Point correspondence tracking data:
= Beginning of Section =

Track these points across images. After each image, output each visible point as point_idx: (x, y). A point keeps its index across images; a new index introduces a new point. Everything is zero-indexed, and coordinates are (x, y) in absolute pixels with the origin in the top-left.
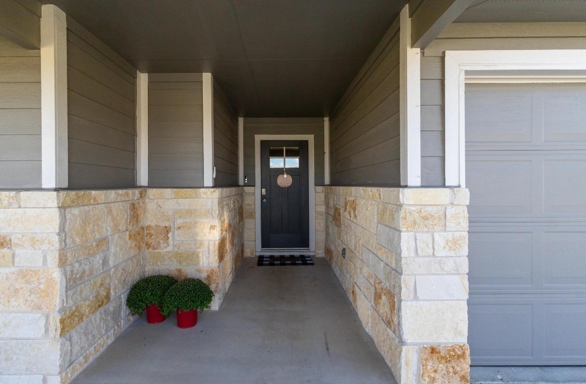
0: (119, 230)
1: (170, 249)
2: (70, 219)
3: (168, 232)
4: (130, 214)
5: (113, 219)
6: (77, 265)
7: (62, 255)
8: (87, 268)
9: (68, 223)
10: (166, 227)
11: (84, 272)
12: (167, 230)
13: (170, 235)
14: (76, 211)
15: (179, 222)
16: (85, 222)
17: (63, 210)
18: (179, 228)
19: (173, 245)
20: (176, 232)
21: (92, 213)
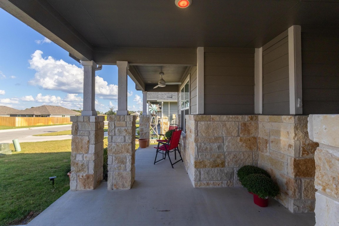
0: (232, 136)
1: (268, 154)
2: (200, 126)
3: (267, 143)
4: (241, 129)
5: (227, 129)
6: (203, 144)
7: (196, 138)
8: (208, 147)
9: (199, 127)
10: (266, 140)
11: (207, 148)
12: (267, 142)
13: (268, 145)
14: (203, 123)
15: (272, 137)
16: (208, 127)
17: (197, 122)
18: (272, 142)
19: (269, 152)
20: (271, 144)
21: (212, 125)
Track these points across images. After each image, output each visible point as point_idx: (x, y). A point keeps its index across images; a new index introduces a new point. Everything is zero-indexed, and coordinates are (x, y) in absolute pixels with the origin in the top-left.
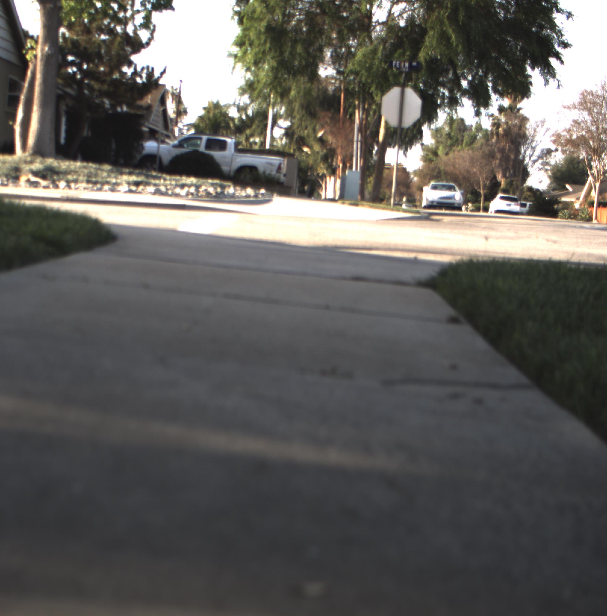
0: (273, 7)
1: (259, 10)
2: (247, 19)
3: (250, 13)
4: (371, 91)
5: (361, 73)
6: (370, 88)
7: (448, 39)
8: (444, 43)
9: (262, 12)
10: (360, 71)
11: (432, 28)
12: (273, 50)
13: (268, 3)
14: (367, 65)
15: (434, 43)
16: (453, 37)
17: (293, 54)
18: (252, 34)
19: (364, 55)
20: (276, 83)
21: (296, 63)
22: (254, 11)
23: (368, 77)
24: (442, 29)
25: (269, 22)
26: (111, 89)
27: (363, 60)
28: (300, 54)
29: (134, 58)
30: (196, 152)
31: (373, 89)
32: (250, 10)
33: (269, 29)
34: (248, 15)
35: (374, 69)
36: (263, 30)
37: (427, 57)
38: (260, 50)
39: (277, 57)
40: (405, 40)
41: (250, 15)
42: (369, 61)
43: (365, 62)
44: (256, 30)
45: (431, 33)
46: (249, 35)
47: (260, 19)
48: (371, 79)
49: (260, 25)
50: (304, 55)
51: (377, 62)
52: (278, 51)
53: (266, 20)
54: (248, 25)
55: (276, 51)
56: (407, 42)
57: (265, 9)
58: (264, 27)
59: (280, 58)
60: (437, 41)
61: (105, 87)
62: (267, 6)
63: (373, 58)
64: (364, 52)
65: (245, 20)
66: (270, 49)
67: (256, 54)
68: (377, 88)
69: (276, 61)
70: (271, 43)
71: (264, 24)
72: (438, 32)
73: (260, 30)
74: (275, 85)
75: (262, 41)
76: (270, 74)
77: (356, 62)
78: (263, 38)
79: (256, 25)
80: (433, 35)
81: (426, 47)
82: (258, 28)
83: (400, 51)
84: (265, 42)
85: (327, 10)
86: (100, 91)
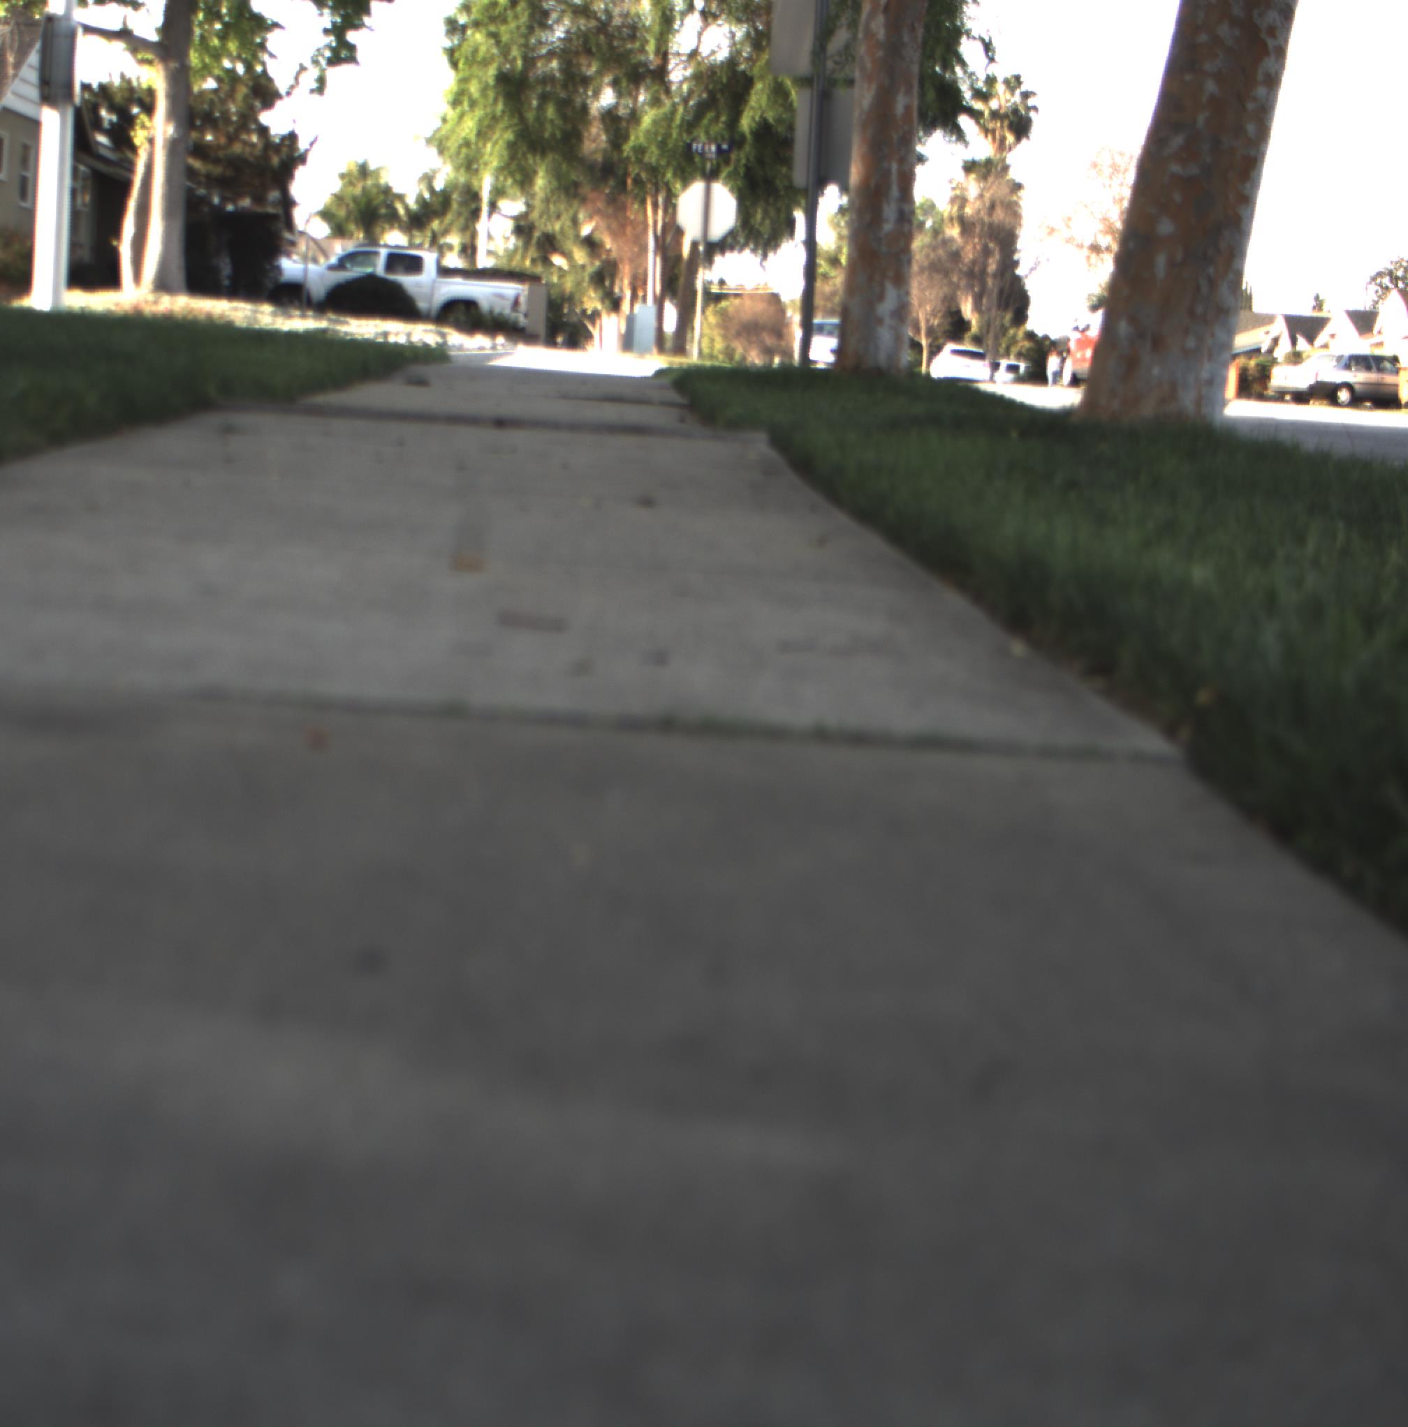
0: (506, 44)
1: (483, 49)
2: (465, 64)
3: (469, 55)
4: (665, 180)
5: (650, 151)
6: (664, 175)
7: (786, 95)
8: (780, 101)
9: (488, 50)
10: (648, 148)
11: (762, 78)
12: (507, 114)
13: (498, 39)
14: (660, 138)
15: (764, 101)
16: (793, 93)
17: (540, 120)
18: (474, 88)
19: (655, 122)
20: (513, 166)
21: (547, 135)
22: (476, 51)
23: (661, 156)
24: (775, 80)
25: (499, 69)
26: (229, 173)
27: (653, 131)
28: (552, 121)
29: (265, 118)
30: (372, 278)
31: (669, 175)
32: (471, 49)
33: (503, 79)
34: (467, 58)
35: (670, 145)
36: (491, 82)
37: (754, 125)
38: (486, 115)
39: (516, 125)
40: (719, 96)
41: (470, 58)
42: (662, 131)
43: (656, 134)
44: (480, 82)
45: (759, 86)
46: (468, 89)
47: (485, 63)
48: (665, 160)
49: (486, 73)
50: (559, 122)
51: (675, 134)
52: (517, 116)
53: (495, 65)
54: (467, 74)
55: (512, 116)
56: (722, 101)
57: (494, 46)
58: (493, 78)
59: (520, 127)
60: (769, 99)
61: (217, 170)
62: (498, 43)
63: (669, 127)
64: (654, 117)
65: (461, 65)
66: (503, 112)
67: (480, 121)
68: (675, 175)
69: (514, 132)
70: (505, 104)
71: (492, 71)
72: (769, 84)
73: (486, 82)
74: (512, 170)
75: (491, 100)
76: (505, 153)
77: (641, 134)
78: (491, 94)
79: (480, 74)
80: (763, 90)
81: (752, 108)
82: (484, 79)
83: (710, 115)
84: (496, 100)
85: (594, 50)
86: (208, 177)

= End of Section =
= Beginning of Section =

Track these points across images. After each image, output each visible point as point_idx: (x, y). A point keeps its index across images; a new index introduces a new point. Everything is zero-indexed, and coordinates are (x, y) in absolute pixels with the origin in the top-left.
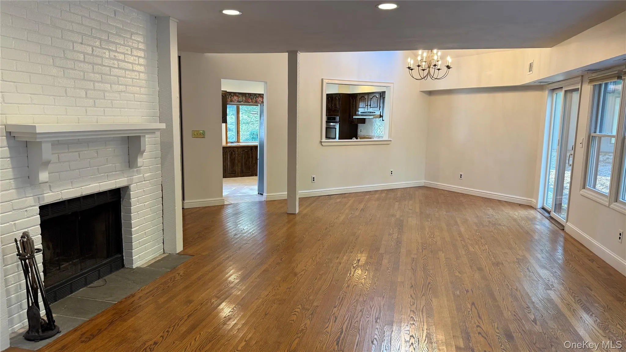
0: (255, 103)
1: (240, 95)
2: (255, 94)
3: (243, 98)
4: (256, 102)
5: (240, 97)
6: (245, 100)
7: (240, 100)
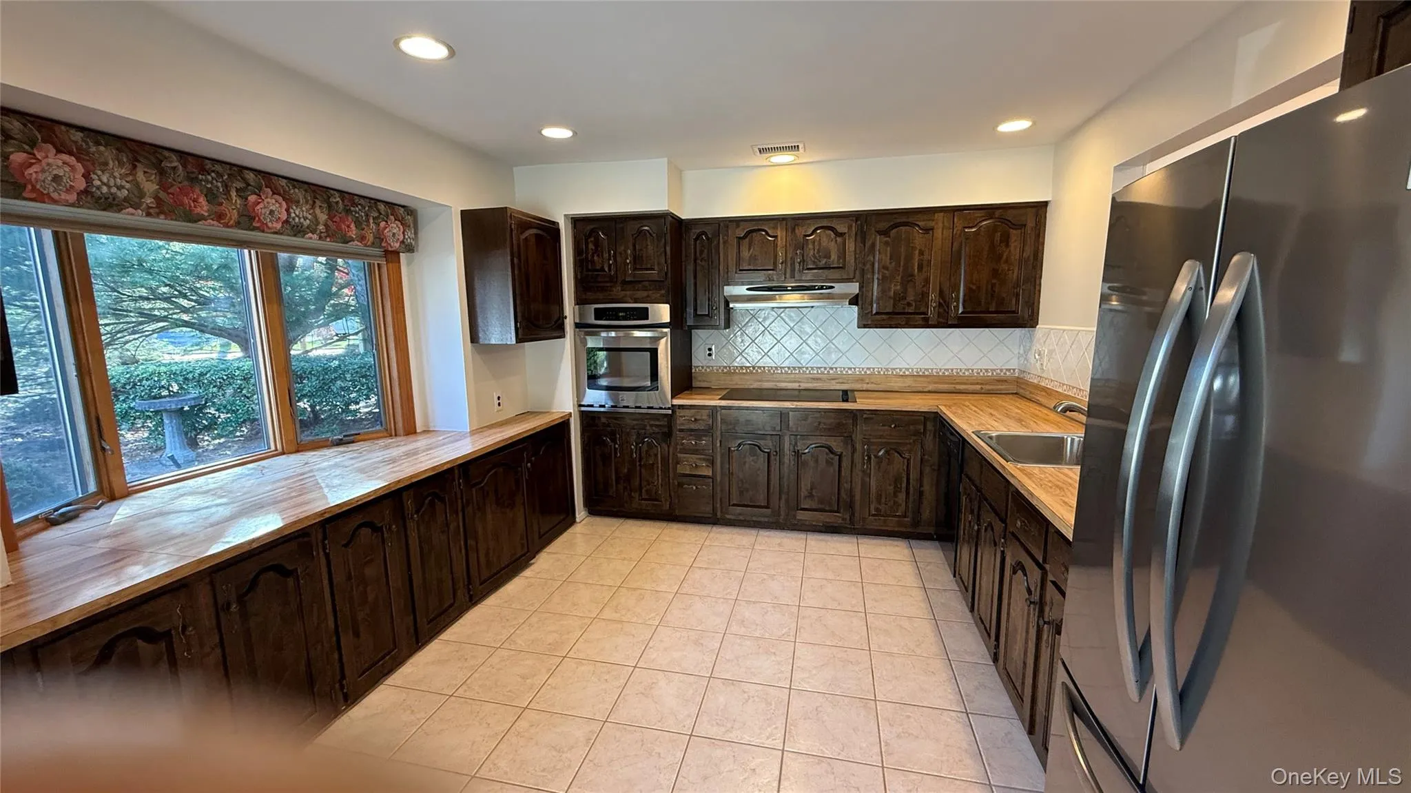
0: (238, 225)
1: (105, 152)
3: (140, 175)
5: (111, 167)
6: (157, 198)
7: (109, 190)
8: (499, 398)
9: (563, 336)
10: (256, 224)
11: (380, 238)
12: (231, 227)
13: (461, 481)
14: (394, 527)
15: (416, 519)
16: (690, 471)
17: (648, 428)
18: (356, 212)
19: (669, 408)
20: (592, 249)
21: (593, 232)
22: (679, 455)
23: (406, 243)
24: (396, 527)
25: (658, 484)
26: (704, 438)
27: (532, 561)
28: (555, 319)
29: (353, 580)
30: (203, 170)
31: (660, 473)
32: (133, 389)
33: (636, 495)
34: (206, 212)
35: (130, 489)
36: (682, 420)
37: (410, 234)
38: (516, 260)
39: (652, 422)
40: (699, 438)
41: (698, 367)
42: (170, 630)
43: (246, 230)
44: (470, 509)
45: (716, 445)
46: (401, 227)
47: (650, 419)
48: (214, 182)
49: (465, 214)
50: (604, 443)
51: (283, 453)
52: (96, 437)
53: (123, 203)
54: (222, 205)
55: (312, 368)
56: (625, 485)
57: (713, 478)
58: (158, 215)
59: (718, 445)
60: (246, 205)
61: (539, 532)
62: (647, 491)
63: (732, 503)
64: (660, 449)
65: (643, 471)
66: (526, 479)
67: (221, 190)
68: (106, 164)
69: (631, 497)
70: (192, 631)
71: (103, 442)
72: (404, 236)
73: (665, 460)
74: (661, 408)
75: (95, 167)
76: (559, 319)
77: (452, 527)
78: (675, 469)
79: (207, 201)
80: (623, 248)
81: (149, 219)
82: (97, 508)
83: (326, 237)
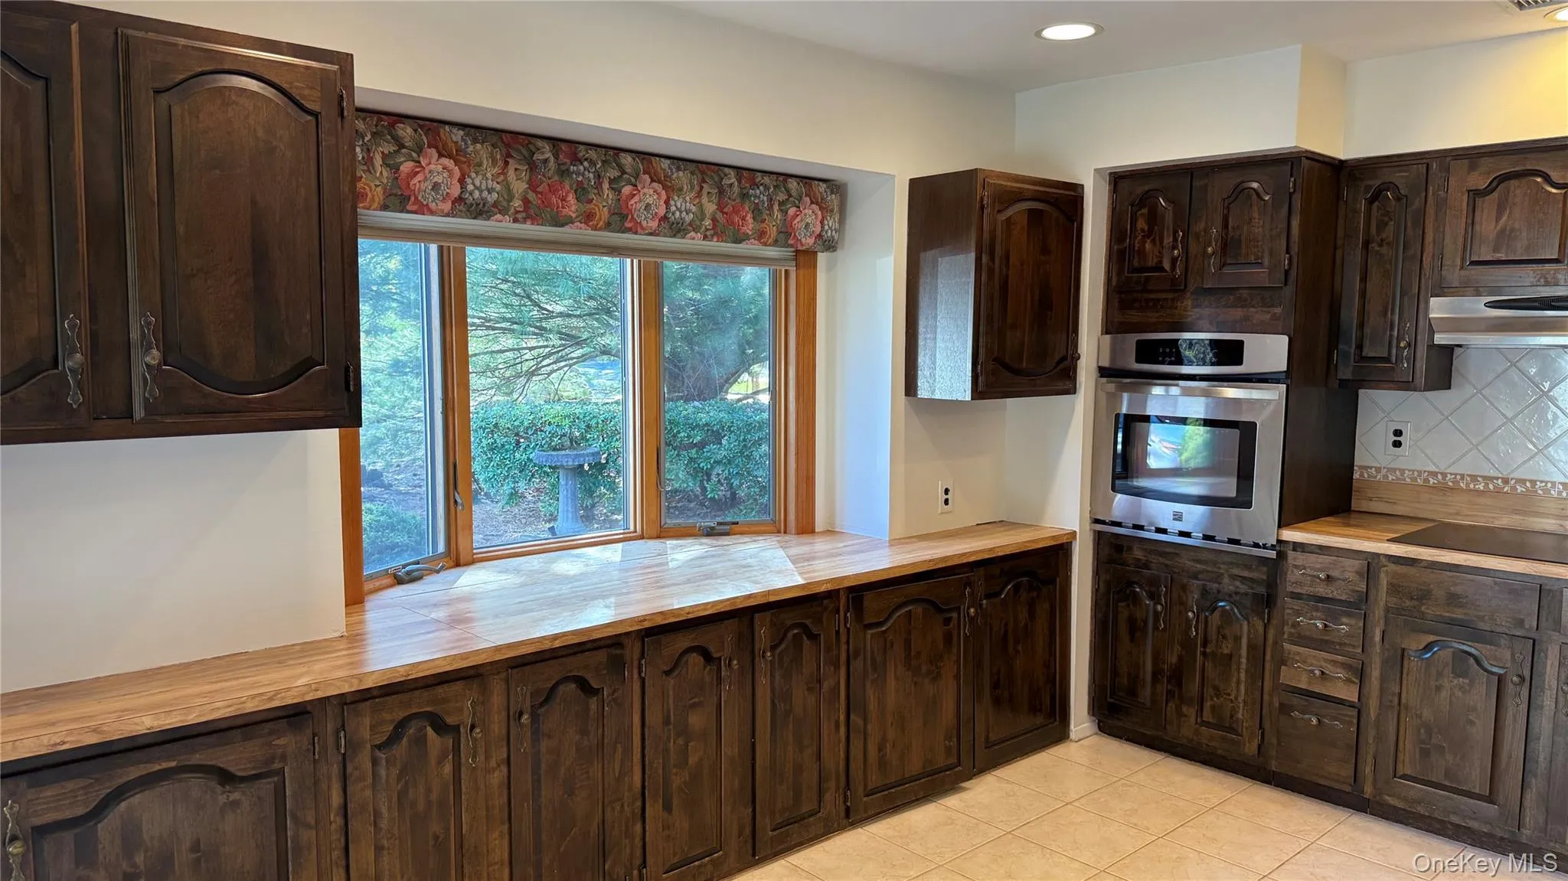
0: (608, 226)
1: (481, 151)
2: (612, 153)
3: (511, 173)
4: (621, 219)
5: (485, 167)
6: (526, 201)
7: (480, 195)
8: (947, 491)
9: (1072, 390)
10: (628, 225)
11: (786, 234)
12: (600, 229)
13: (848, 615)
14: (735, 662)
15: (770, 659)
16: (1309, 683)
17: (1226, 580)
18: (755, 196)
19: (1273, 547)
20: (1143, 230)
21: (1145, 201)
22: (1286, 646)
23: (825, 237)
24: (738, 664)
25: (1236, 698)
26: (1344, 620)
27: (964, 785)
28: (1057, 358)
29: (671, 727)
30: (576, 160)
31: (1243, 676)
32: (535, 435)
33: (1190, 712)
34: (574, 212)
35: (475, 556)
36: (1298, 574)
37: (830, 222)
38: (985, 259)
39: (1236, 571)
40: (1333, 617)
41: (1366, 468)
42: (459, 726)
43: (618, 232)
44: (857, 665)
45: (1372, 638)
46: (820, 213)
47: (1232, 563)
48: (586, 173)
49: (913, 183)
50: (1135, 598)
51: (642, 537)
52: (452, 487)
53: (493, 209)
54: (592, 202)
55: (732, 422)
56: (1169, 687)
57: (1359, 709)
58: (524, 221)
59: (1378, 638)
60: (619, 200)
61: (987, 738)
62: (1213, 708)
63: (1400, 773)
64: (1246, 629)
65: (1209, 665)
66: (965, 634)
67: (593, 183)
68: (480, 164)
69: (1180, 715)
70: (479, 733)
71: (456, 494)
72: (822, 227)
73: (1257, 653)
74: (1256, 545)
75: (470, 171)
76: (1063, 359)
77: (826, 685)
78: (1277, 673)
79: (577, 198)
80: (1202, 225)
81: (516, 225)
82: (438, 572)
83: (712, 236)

= End of Section =

Reproduce the lines above, beginning at the line with "45: (716, 445)" and stopping after the line with "82: (97, 508)", exactly as they are.

45: (716, 445)
46: (401, 227)
47: (650, 419)
48: (214, 182)
49: (465, 214)
50: (604, 443)
51: (283, 453)
52: (96, 437)
53: (123, 203)
54: (222, 205)
55: (312, 368)
56: (625, 485)
57: (713, 478)
58: (158, 215)
59: (718, 445)
60: (246, 205)
61: (539, 532)
62: (647, 491)
63: (732, 503)
64: (660, 449)
65: (643, 471)
66: (526, 479)
67: (221, 190)
68: (106, 164)
69: (631, 497)
70: (192, 631)
71: (103, 442)
72: (404, 236)
73: (665, 460)
74: (661, 408)
75: (95, 167)
76: (559, 319)
77: (452, 527)
78: (675, 469)
79: (207, 201)
80: (623, 248)
81: (149, 219)
82: (97, 508)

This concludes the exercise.